▼▼▼
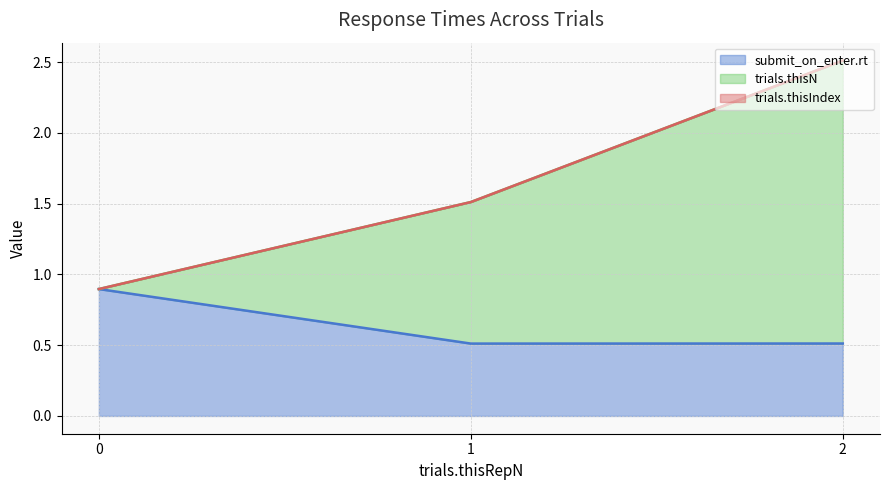

What is the value of the submit_on_enter.rt point at the 1st from the left?

0.9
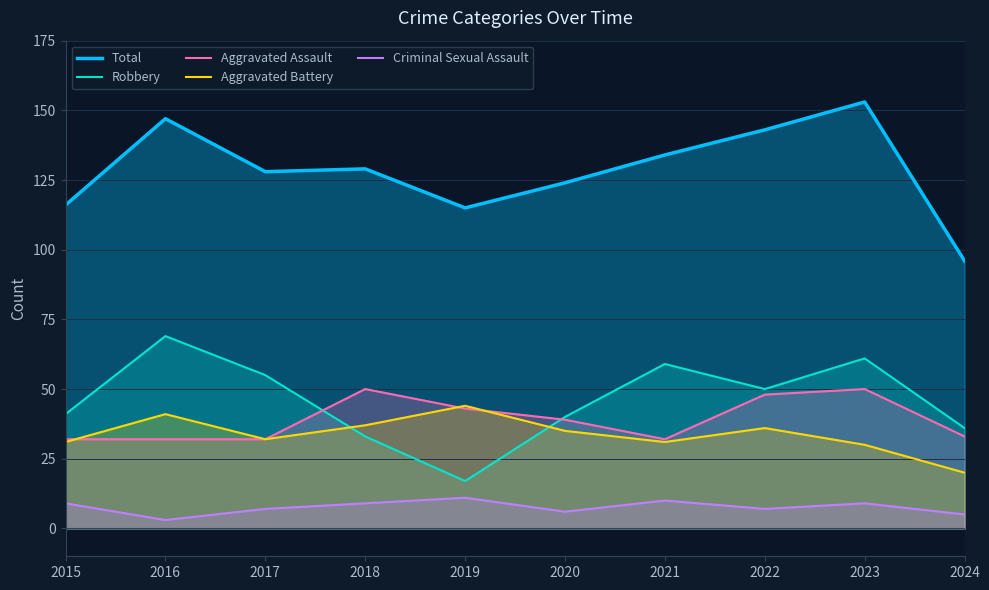

In Aggravated Battery, how many points are higher than both neighbors (excluding endpoints)?

3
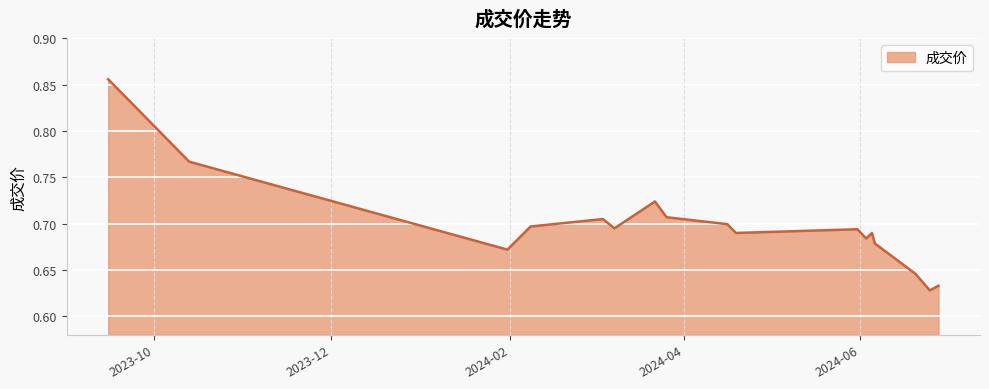

Does the chart have visible grid lines?

Yes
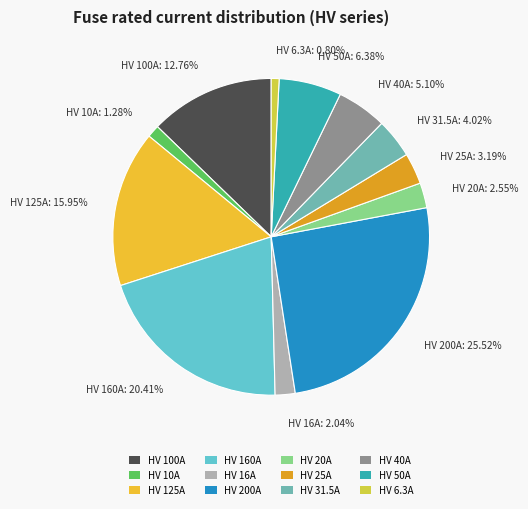

Count the number of slices in the pie.

12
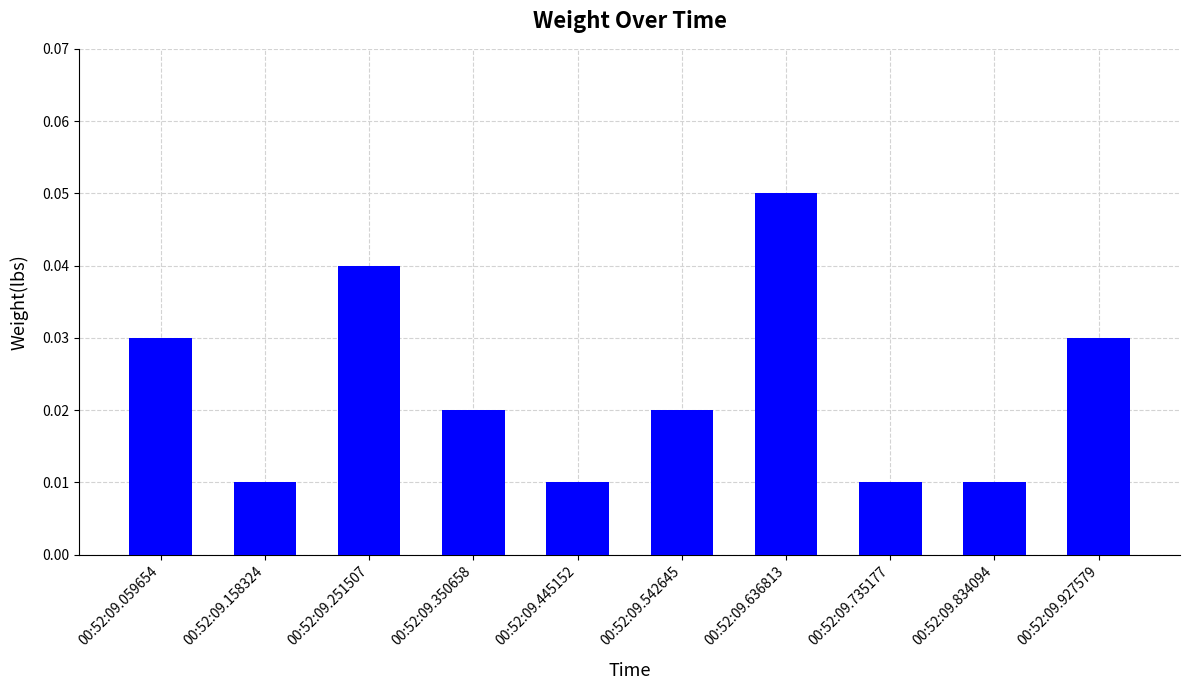

The chart shows a value of 0.0 at 00:52:09.636813. True or false?

False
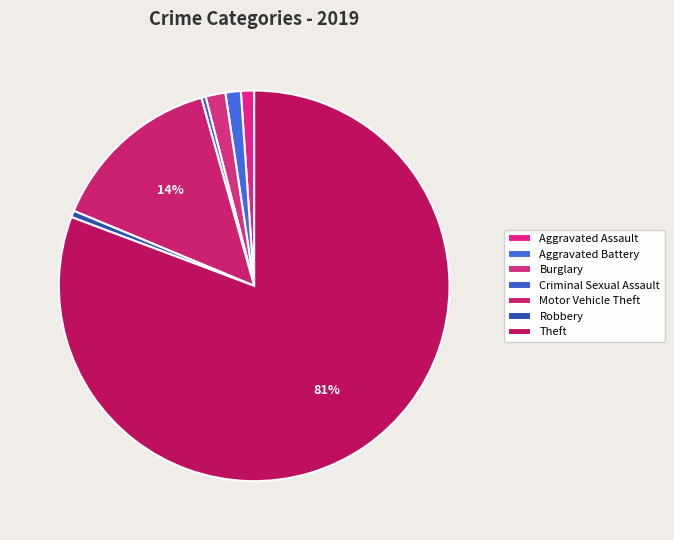

The Burglary slice represents 2% of the pie. True or false?

True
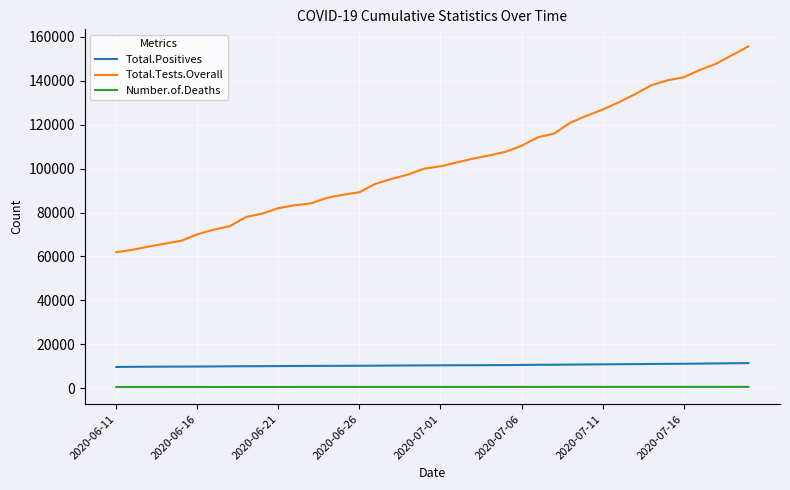

How many categories are shown in the chart?

40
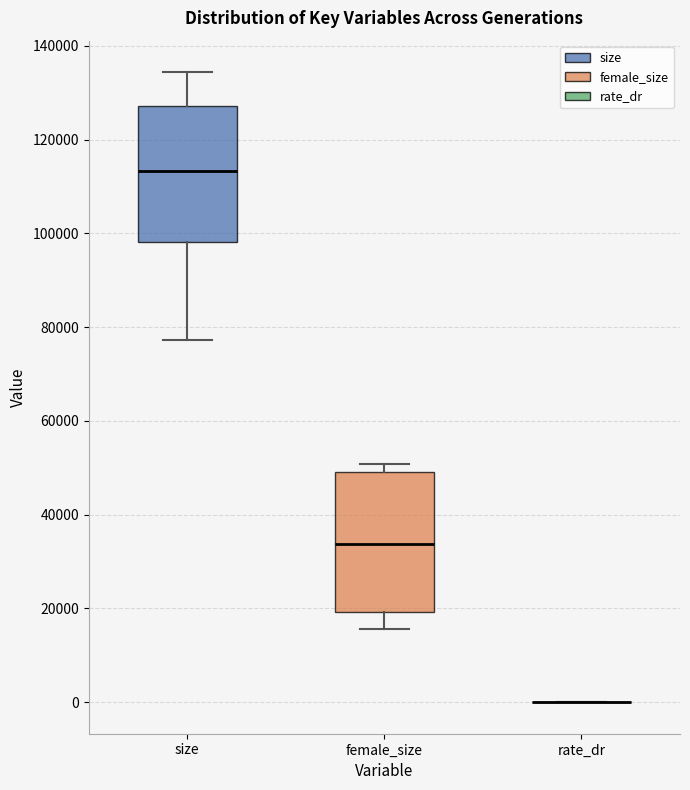

Reading left to right, read every box against the y-axis: the position of its median line, the range the box covers, and the ends of its whiskers. The values are not printed on the chart, so give them approximately, as read against the axis.

size: median 114000, box 98000 to 128000, whiskers 78000 to 134000
female_size: median 34000, box 20000 to 50000, whiskers 16000 to 50000 (just above the box's upper edge)
rate_dr: box collapsed to a line at 0, whiskers 0 to 0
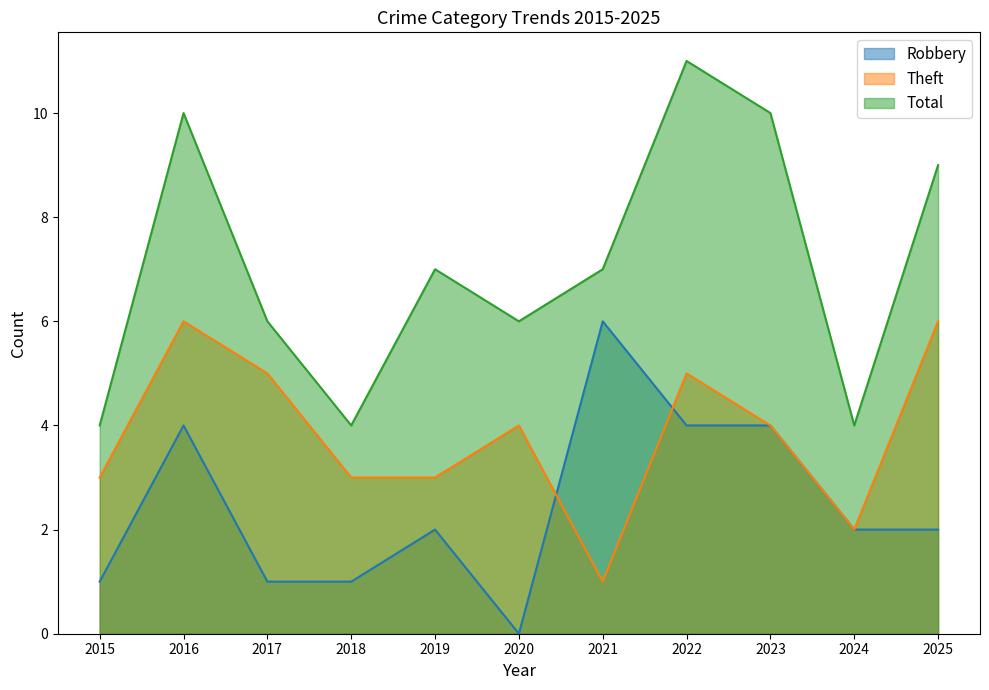

Where is Robbery nearest to the value 3?

2016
▲▲▲
PROBLEM STATEMENT:
Extract the lines from the one containing "size: median 114000, box" through the one containing "rate_dr: box collapsed", copying each without any change.

SOLUTION TO THIS EXERCISE:
size: median 114000, box 98000 to 128000, whiskers 78000 to 134000
female_size: median 34000, box 20000 to 50000, whiskers 16000 to 50000 (just above the box's upper edge)
rate_dr: box collapsed to a line at 0, whiskers 0 to 0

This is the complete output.